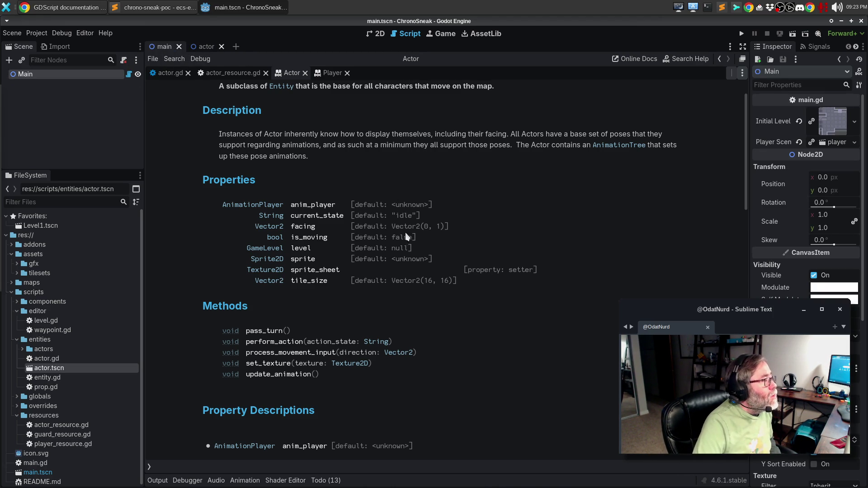
{"action": "left_click", "coordinate": [169, 73]}
{"action": "type", "text": "## The [Sprite2D] that is used to represent this"}
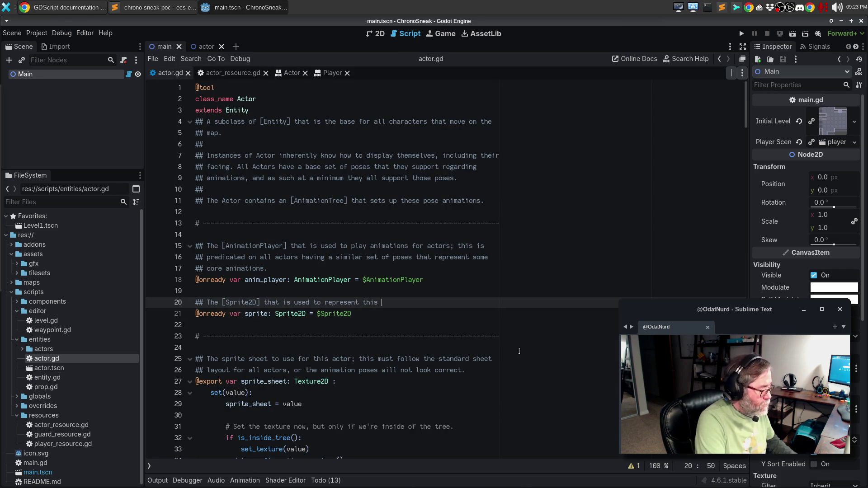
Append 'Actor on the screen' to the sprite variable's doc comment.
{"action": "type", "text": "Actor on the screen"}
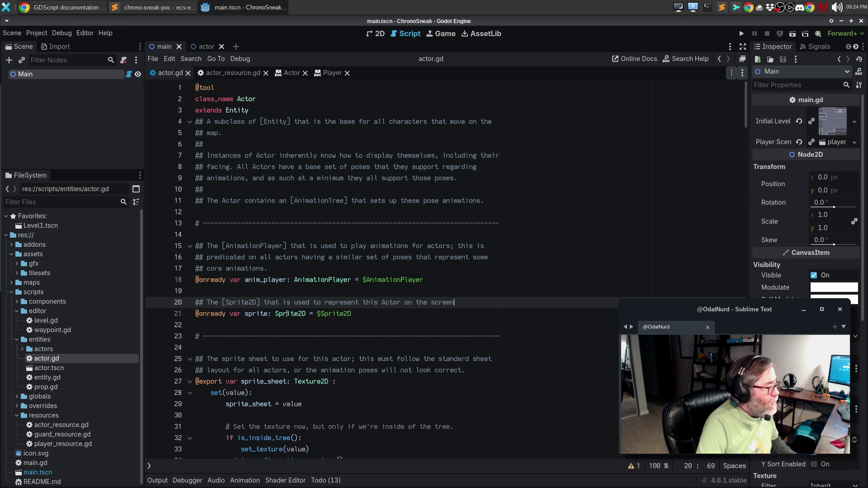
{"action": "scroll", "coordinate": [318, 303], "scroll_direction": "down", "scroll_amount": 15}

==============================

TO DO >> The lines to copy are those in the listing that contain "Actor".

RESPONSE >>
Append 'Actor on the screen' to the sprite variable's doc comment.
{"action": "type", "text": "Actor on the screen"}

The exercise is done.